You can, however, use compile-time polymorphism to achieve something very similar, and you can write a reference wrapper that makes it easier to work with in the code:
#include <array>
#include <cstddef>
template <typename T, std::size_t N>
struct ref_array_of_at_least
{
template <std::size_t M>
ref_array_of_at_least(T (&a)[M])
: data_(a)
{
static_assert(M >= N, "Invalid size");
}
template <std::size_t M>
ref_array_of_at_least(std::array<T, M>& a)
: data_(&a[0])
{
static_assert(M >= N, "Invalid size");
}
T* data_;
};
Used as:
void f(ref_array_of_at_least<int, 5>) { }
int main()
{
std::array<int, 5> x;
std::array<int, 6> y;
std::array<int, 4> z;
f(x); // ok
f(y); // ok
f(z); // fail
}
(You'd need to add some operator[] overloads and such to ref_array_of_at_least, and it needs some work to make it const correct, but it's a start that demonstrates the possibility of what you are seeking.)
If this was a requirement, one approach is a conversion operator to the required type:
#include <iostream>
template <typename T, int N>
struct Array
{
Array() { for (int i = 0; i < N; ++i) x[i] = 0; }
template <int N2>
operator Array<T, N2>&()
{
// for safety, static assert that N2 < N...
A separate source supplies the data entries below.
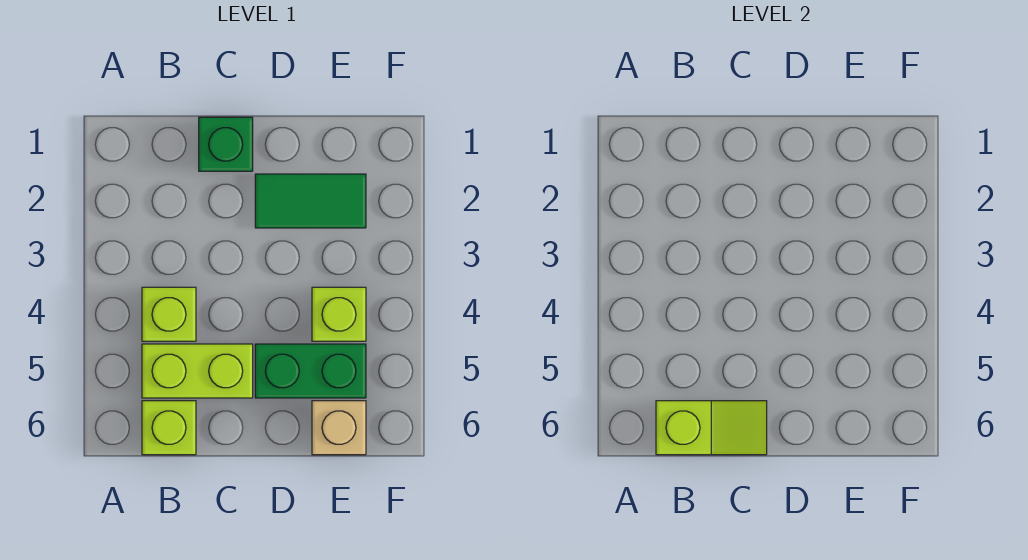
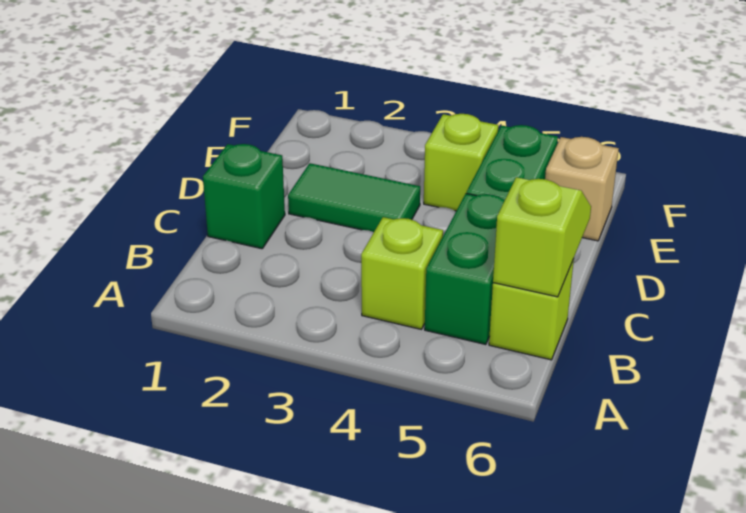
lime brick B5:C5 level 1 -> green brick B5:C5 level 1
green tile D2:E2 level 1 -> green tile D2:D3 level 1

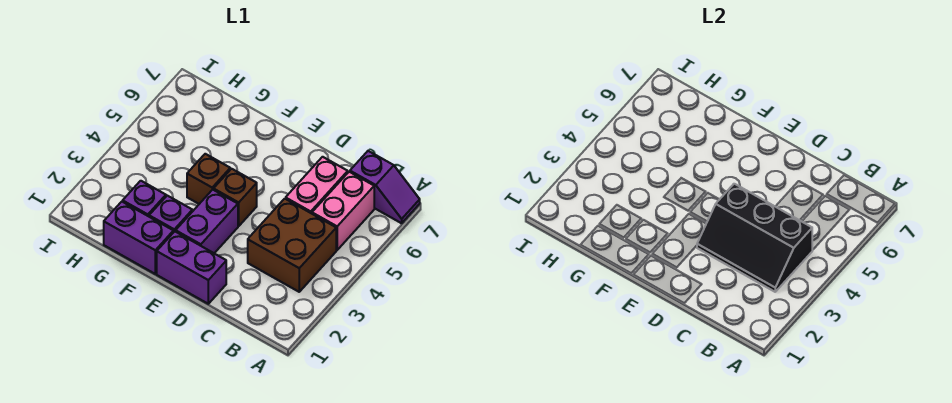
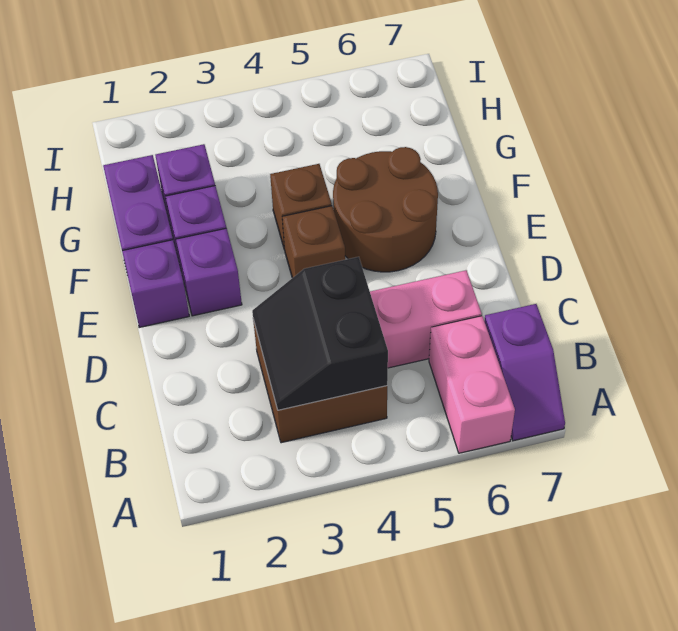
black slope B3:D4 level 2 top 4 -> black slope B3:C4 level 2 top 4
pink brick B5:B6 level 1 -> pink brick A6:B6 level 1
purple brick D1:E1 level 1 -> purple brick E1 level 1
purple brick E2:E3 level 1 -> purple brick E2 level 1
none -> brown round brick E5:F6 level 1

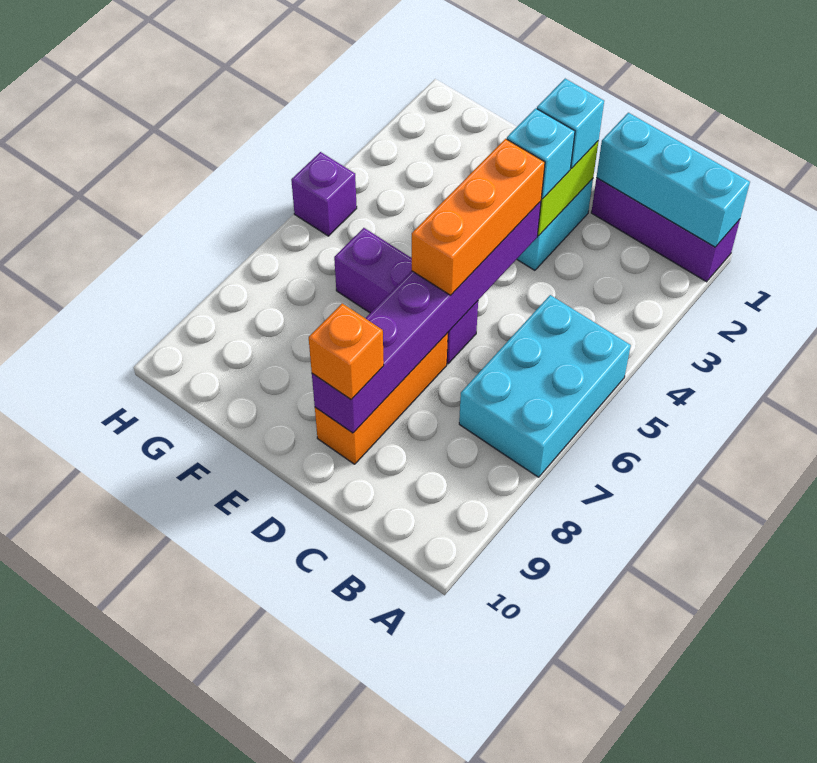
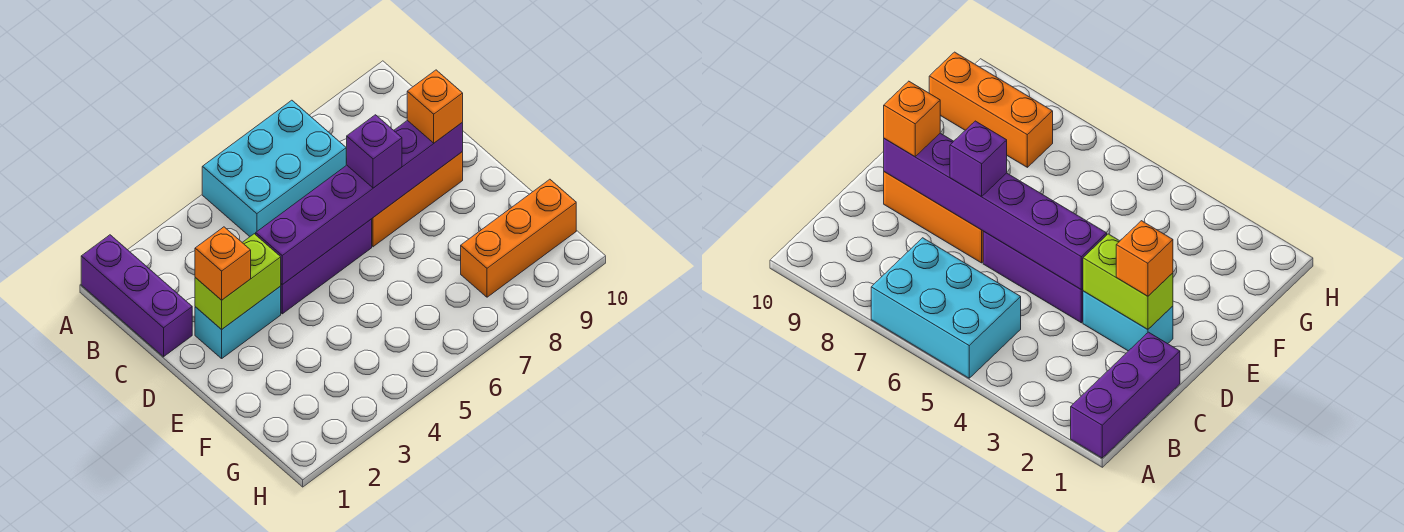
cyan brick A1:C1 level 2 -> none
cyan brick D2 level 3 -> orange brick D2 level 3
cyan brick D3 level 3 -> none
orange brick D4:D6 level 3 -> orange brick G8:G10 level 1
purple brick D6:F6 level 1 -> purple brick D4:D6 level 1
purple brick H5 level 1 -> purple brick D7 level 3

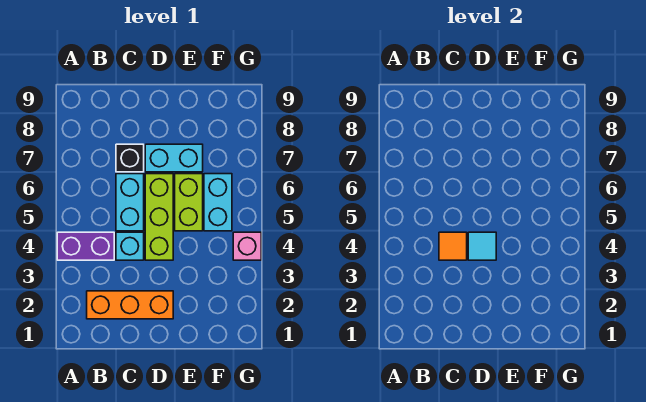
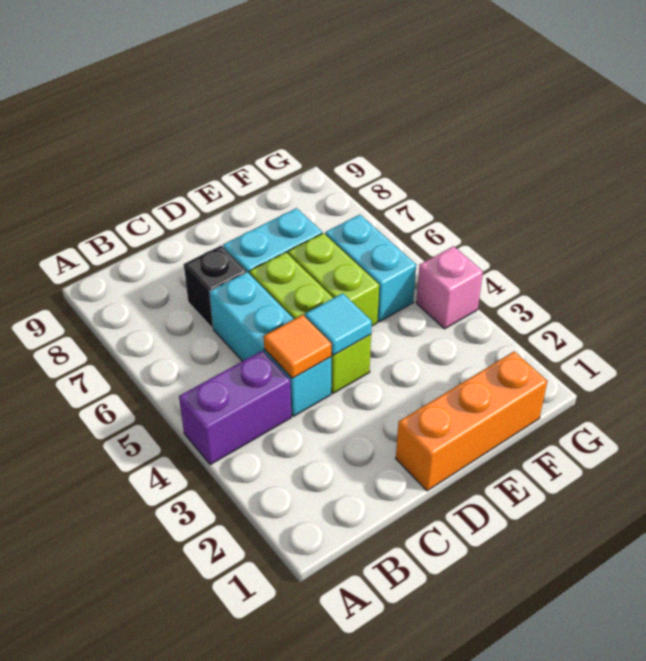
orange brick B2:D2 level 1 -> orange brick D1:F1 level 1

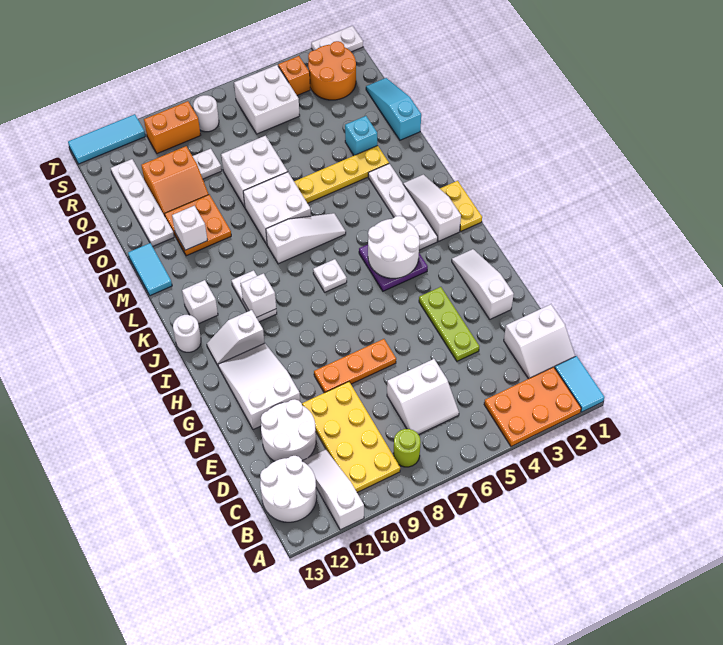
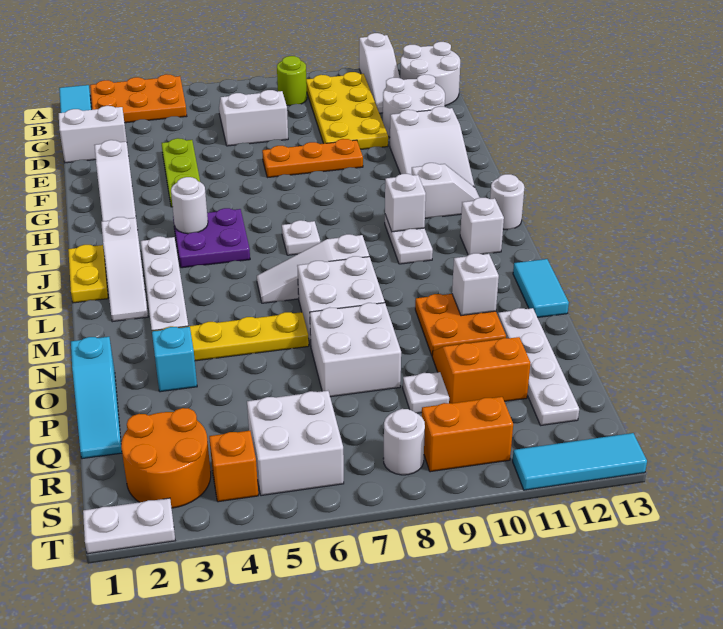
white round brick I4:J5 level 2 -> white round brick I4 level 2

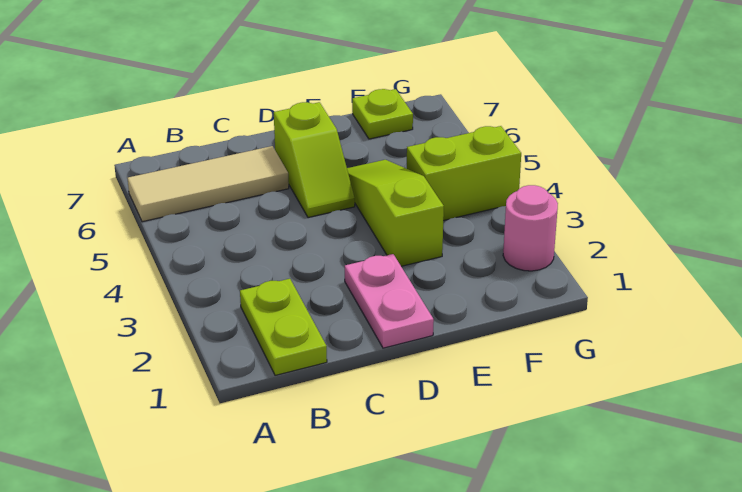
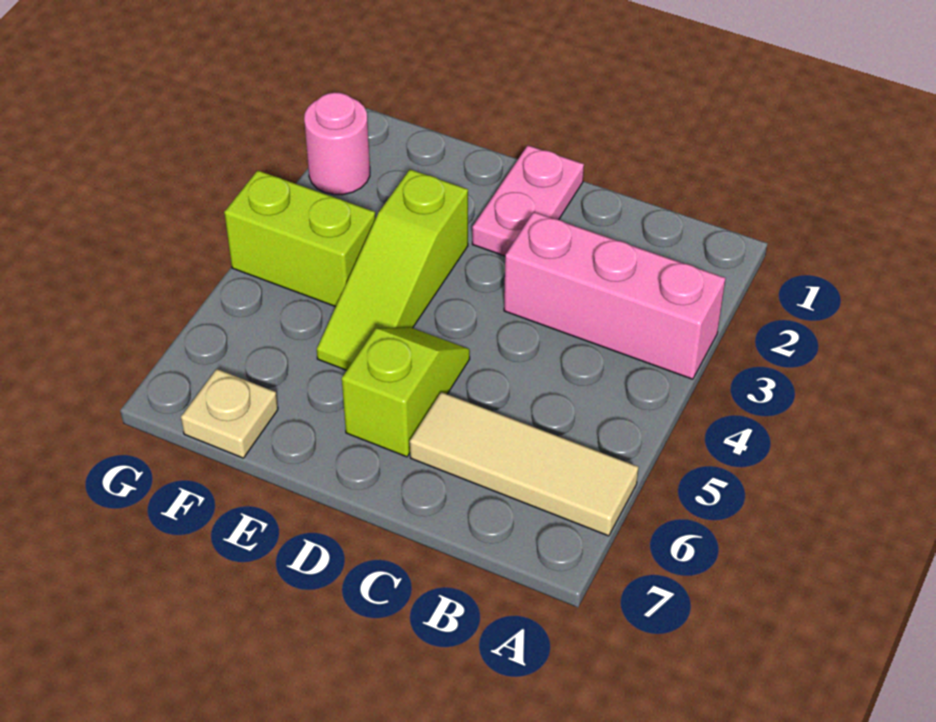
none -> pink brick A3:C3 level 1
lime plate B1:B2 level 1 -> none
lime plate F7 level 1 -> tan plate F7 level 1

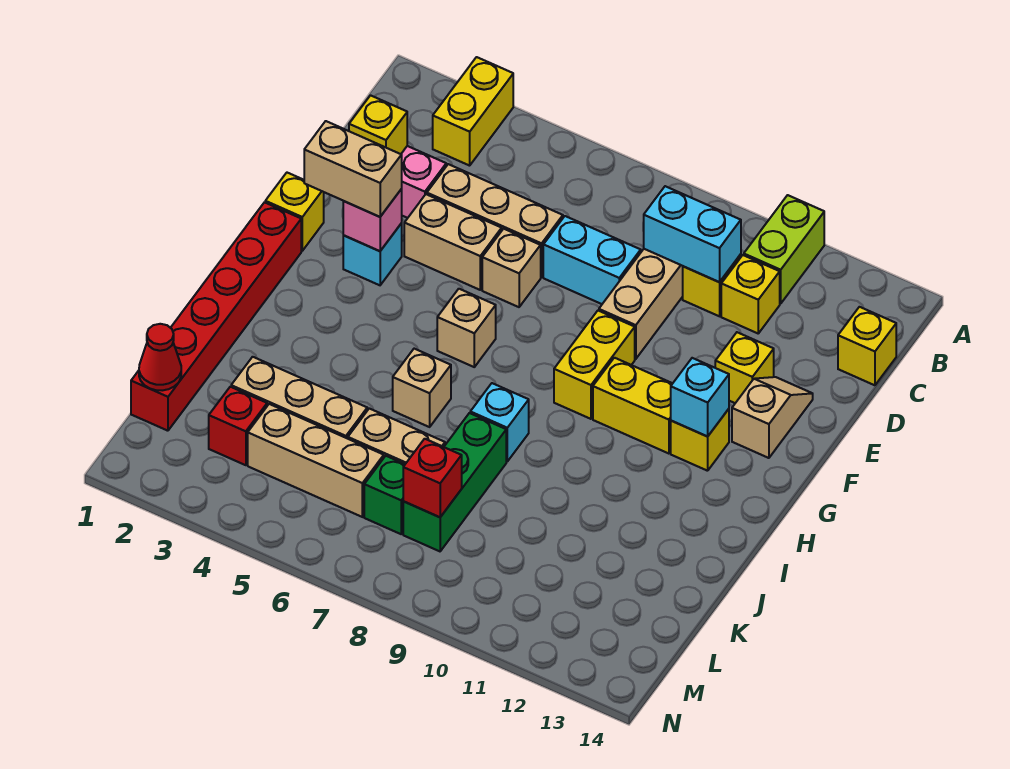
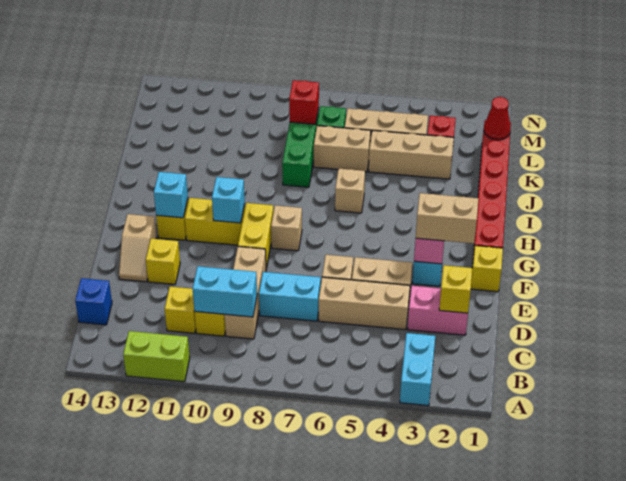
yellow brick A3:B3 level 1 -> cyan brick A3:B3 level 1
lime brick A11:B11 level 1 -> lime brick A11:A12 level 1
yellow brick C14 level 1 -> blue brick C14 level 1
tan brick G6 level 1 -> tan brick G8 level 1
cyan brick I8 level 1 -> cyan brick G10 level 2

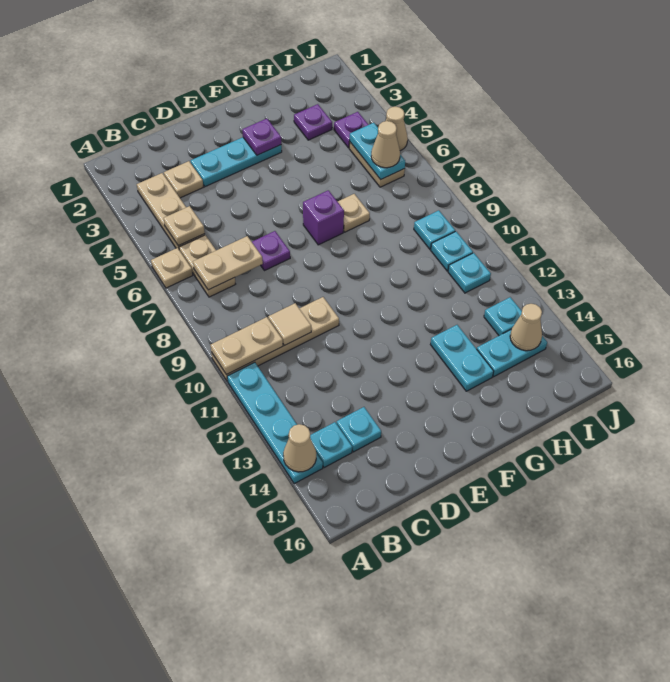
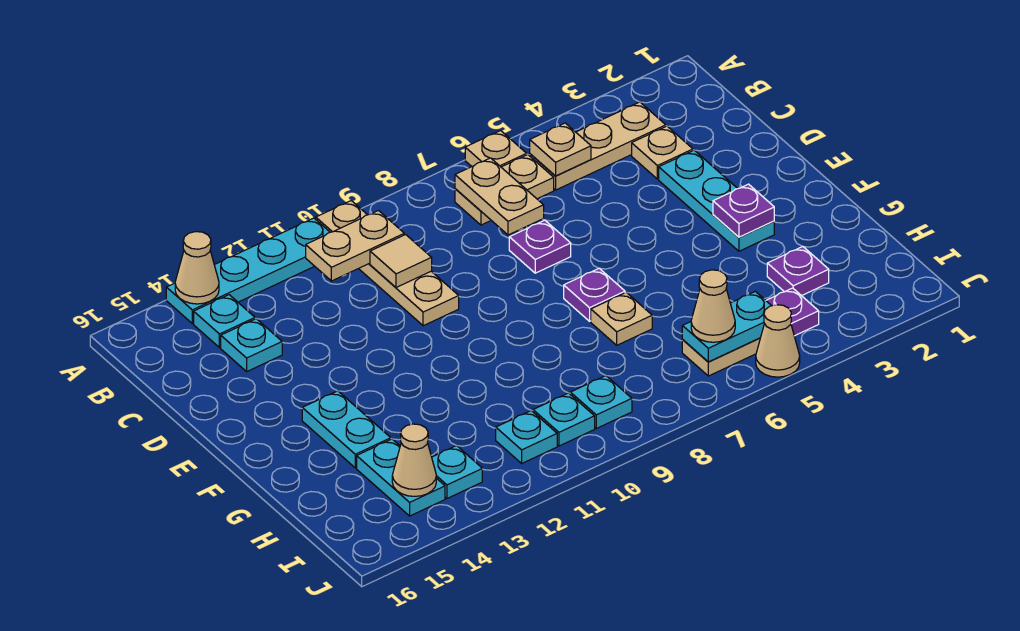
tan plate A10:B10 level 2 -> tan plate B10:B11 level 2
purple brick F7 level 1 -> purple plate F7 level 1
cyan plate G13:G14 level 1 -> cyan plate F14:G14 level 1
return reinterpret_cast<Array<T, N2>&>(*this);
}
int size() const { return N; }
T x[N];
friend std::ostream& operator<<(std::ostream& os, const Array& a)
{
os << "[ ";
for (int i = 0; i < N; ++i) os << a.x[i] << ' ';
return os << ']';
}
};
void f(Array<int, 5>& a)
{
a.x[a.size() - 1] = -1;
}
int main()
{
Array<int, 10> a;
std::cout << a << '\n';
f(a);
std::cout << a << '\n';
}
I wouldn't recommend it though: pretty horrid. A more explicit mechanism seems a lot less prone to misuse, as well as being more powerful - something vaguely like:
template <size_t N2>
Array<T,N2>& slice(size_t first_index)
{
return *(Array<T,N2>*)(data() + first_index);
}
// usage...
f(a.slice<5>(3)); // elements 3,4,5,6,7.
(clean up the casting for extra points :-/)
No, but you can fake it:
// Hide this function however you like: "detail" namespace, use "_detail"
// in the name, etc.; since it's not part of the public interface.
void f_detail(int size, int *data) {
use(data, /* up to */ data + size);
}
int const f_min_len = 5;
template<int N>
void f(int (&data)[N]) {
static_assert(N >= f_min_len);
f_detail(N, data);
}
template<int N>
void f(std::array<int, N> &data) {
static_assert(N >= f_min_len);
f_detail(N, &data[0]);
}
This is a complete example, and should work exactly as presented. You'd only have to change the data type from int (or make it a template parameter) and add const as required.